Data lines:
━━━━━━━━━━━━━━━━

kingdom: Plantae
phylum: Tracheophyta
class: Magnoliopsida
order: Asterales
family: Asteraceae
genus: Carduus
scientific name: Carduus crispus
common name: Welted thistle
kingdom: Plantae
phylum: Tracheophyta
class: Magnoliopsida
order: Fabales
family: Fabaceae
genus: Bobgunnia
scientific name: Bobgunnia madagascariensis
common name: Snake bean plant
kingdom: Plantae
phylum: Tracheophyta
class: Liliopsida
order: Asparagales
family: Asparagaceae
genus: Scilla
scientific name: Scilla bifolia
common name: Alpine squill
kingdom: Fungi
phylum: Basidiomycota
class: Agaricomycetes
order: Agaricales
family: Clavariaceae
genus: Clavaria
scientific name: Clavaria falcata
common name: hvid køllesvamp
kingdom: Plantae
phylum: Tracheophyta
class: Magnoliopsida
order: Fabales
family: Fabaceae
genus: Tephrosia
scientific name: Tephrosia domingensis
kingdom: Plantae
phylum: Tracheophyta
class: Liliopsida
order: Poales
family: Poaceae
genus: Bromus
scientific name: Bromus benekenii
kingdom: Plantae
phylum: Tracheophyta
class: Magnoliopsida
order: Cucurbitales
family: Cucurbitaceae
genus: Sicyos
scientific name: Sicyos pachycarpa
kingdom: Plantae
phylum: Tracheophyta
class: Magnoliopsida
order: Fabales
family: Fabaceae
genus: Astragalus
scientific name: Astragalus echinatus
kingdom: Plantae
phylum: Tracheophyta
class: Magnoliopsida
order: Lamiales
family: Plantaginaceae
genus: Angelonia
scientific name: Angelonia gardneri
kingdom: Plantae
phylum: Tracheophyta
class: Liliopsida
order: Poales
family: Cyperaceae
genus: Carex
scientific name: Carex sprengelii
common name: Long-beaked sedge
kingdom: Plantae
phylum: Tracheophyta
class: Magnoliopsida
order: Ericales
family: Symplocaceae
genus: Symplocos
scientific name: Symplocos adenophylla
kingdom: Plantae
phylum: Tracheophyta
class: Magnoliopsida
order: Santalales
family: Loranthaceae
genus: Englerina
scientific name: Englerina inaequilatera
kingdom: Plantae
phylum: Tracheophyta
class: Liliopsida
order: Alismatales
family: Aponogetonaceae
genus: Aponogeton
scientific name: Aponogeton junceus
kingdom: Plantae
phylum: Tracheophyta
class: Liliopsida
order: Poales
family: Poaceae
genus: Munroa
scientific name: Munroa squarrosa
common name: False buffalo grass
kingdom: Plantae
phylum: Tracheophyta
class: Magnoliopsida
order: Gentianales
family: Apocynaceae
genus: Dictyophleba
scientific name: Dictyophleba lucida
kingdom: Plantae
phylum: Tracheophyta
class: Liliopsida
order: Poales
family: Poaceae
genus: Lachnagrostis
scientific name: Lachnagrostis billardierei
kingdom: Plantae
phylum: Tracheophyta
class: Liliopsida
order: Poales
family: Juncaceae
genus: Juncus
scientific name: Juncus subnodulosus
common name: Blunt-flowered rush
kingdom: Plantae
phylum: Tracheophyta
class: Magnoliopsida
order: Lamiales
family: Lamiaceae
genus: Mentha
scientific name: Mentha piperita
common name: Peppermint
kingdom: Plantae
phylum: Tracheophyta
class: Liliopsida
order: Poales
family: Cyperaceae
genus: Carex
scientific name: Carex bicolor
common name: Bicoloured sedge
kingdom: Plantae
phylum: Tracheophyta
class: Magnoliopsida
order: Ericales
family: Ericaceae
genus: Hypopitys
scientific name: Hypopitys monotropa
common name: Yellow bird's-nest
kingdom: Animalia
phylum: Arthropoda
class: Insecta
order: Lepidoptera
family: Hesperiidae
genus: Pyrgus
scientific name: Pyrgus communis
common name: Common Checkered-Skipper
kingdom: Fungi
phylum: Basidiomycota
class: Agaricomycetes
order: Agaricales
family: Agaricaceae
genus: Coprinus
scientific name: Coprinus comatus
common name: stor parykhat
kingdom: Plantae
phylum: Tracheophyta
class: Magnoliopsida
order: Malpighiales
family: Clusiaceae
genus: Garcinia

━━━━━━━━━━━━━━━━

Exercise instructions | Reproduce the records word for word, starting with the first line and going on through the line that contains "genus: Bobgunnia", with both of those lines included.

Response below |
kingdom: Plantae
phylum: Tracheophyta
class: Magnoliopsida
order: Asterales
family: Asteraceae
genus: Carduus
scientific name: Carduus crispus
common name: Welted thistle
kingdom: Plantae
phylum: Tracheophyta
class: Magnoliopsida
order: Fabales
family: Fabaceae
genus: Bobgunnia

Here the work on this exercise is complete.